### Rendered images with source text
┌──

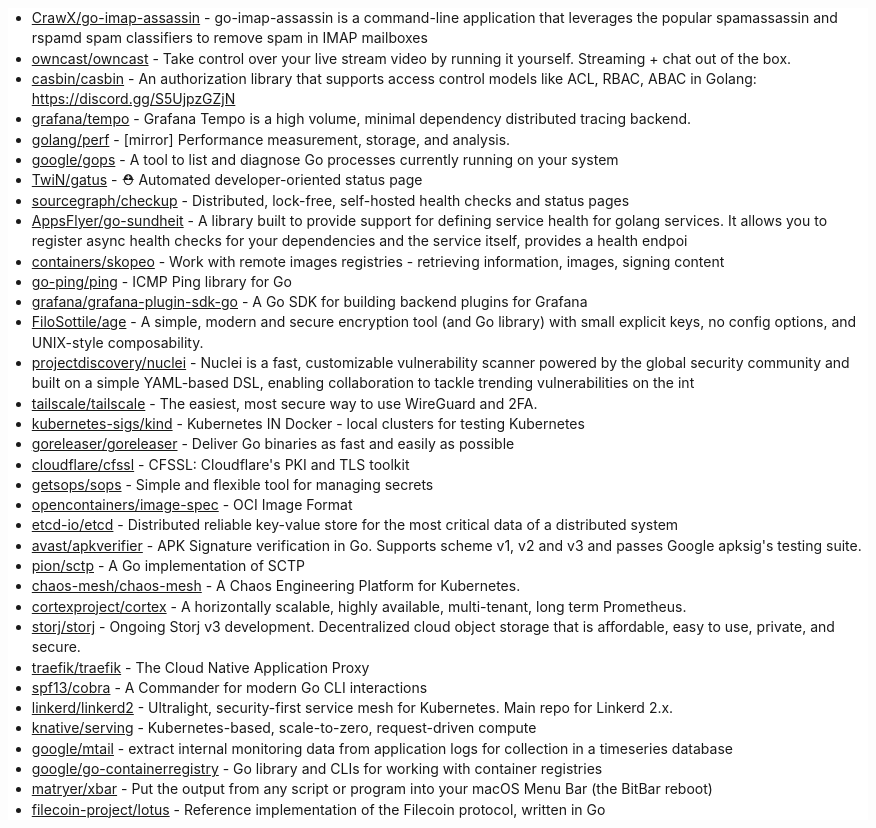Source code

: - [CrawX/go-imap-assassin](https://github.com/CrawX/go-imap-assassin) - go-imap-assassin is a command-line application that leverages the popular spamassassin and rspamd spam classifiers to remove spam in IMAP mailboxes
- [owncast/owncast](https://github.com/owncast/owncast) - Take control over your live stream video by running it yourself.  Streaming + chat out of the box.
- [casbin/casbin](https://github.com/casbin/casbin) - An authorization library that supports access control models like ACL, RBAC, ABAC in Golang: https://discord.gg/S5UjpzGZjN
- [grafana/tempo](https://github.com/grafana/tempo) - Grafana Tempo is a high volume, minimal dependency distributed tracing backend.
- [golang/perf](https://github.com/golang/perf) - [mirror] Performance measurement, storage, and analysis.
- [google/gops](https://github.com/google/gops) - A tool to list and diagnose Go processes currently running on your system
- [TwiN/gatus](https://github.com/TwiN/gatus) - ⛑ Automated developer-oriented status page
- [sourcegraph/checkup](https://github.com/sourcegraph/checkup) - Distributed, lock-free, self-hosted health checks and status pages
- [AppsFlyer/go-sundheit](https://github.com/AppsFlyer/go-sundheit) - A library built to provide support for defining service health for golang services. It allows you to register async health checks for your dependencies and the service itself, provides a health endpoi
- [containers/skopeo](https://github.com/containers/skopeo) - Work with remote images registries - retrieving information, images, signing content
- [go-ping/ping](https://github.com/go-ping/ping) - ICMP Ping library for Go
- [grafana/grafana-plugin-sdk-go](https://github.com/grafana/grafana-plugin-sdk-go) - A Go SDK for building backend plugins for Grafana
- [FiloSottile/age](https://github.com/FiloSottile/age) - A simple, modern and secure encryption tool (and Go library) with small explicit keys, no config options, and UNIX-style composability.
- [projectdiscovery/nuclei](https://github.com/projectdiscovery/nuclei) - Nuclei is a fast, customizable vulnerability scanner powered by the global security community and built on a simple YAML-based DSL, enabling collaboration to tackle trending vulnerabilities on the int
- [tailscale/tailscale](https://github.com/tailscale/tailscale) - The easiest, most secure way to use WireGuard and 2FA.
- [kubernetes-sigs/kind](https://github.com/kubernetes-sigs/kind) - Kubernetes IN Docker - local clusters for testing Kubernetes
- [goreleaser/goreleaser](https://github.com/goreleaser/goreleaser) - Deliver Go binaries as fast and easily as possible
- [cloudflare/cfssl](https://github.com/cloudflare/cfssl) - CFSSL: Cloudflare's PKI and TLS toolkit
- [getsops/sops](https://github.com/getsops/sops) - Simple and flexible tool for managing secrets
- [opencontainers/image-spec](https://github.com/opencontainers/image-spec) - OCI Image Format
- [etcd-io/etcd](https://github.com/etcd-io/etcd) - Distributed reliable key-value store for the most critical data of a distributed system
- [avast/apkverifier](https://github.com/avast/apkverifier) - APK Signature verification in Go. Supports scheme v1, v2 and v3 and passes Google apksig's testing suite.
- [pion/sctp](https://github.com/pion/sctp) - A Go implementation of SCTP
- [chaos-mesh/chaos-mesh](https://github.com/chaos-mesh/chaos-mesh) - A Chaos Engineering Platform for Kubernetes.
- [cortexproject/cortex](https://github.com/cortexproject/cortex) - A horizontally scalable, highly available, multi-tenant, long term Prometheus.
- [storj/storj](https://github.com/storj/storj) - Ongoing Storj v3 development. Decentralized cloud object storage that is affordable, easy to use, private, and secure.
- [traefik/traefik](https://github.com/traefik/traefik) - The Cloud Native Application Proxy
- [spf13/cobra](https://github.com/spf13/cobra) - A Commander for modern Go CLI interactions
- [linkerd/linkerd2](https://github.com/linkerd/linkerd2) - Ultralight, security-first service mesh for Kubernetes. Main repo for Linkerd 2.x.
- [knative/serving](https://github.com/knative/serving) - Kubernetes-based, scale-to-zero, request-driven compute
- [google/mtail](https://github.com/google/mtail) - extract internal monitoring data from application logs for collection in a timeseries database
- [google/go-containerregistry](https://github.com/google/go-containerregistry) - Go library and CLIs for working with container registries
- [matryer/xbar](https://github.com/matryer/xbar) - Put the output from any script or program into your macOS Menu Bar (the BitBar reboot)
- [filecoin-project/lotus](https://github.com/filecoin-project/lotus) - Reference implementation of the Filecoin protocol, written in Go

└──

### WHAT IS EXPECTED
Copy the lines above exactly, beginning at the line that has "a health endpoi" and stopping after the line that has "OCI Image Format", and omit the rest.

### COMPLETED EXERCISE
- [AppsFlyer/go-sundheit](https://github.com/AppsFlyer/go-sundheit) - A library built to provide support for defining service health for golang services. It allows you to register async health checks for your dependencies and the service itself, provides a health endpoi
- [containers/skopeo](https://github.com/containers/skopeo) - Work with remote images registries - retrieving information, images, signing content
- [go-ping/ping](https://github.com/go-ping/ping) - ICMP Ping library for Go
- [grafana/grafana-plugin-sdk-go](https://github.com/grafana/grafana-plugin-sdk-go) - A Go SDK for building backend plugins for Grafana
- [FiloSottile/age](https://github.com/FiloSottile/age) - A simple, modern and secure encryption tool (and Go library) with small explicit keys, no config options, and UNIX-style composability.
- [projectdiscovery/nuclei](https://github.com/projectdiscovery/nuclei) - Nuclei is a fast, customizable vulnerability scanner powered by the global security community and built on a simple YAML-based DSL, enabling collaboration to tackle trending vulnerabilities on the int
- [tailscale/tailscale](https://github.com/tailscale/tailscale) - The easiest, most secure way to use WireGuard and 2FA.
- [kubernetes-sigs/kind](https://github.com/kubernetes-sigs/kind) - Kubernetes IN Docker - local clusters for testing Kubernetes
- [goreleaser/goreleaser](https://github.com/goreleaser/goreleaser) - Deliver Go binaries as fast and easily as possible
- [cloudflare/cfssl](https://github.com/cloudflare/cfssl) - CFSSL: Cloudflare's PKI and TLS toolkit
- [getsops/sops](https://github.com/getsops/sops) - Simple and flexible tool for managing secrets
- [opencontainers/image-spec](https://github.com/opencontainers/image-spec) - OCI Image Format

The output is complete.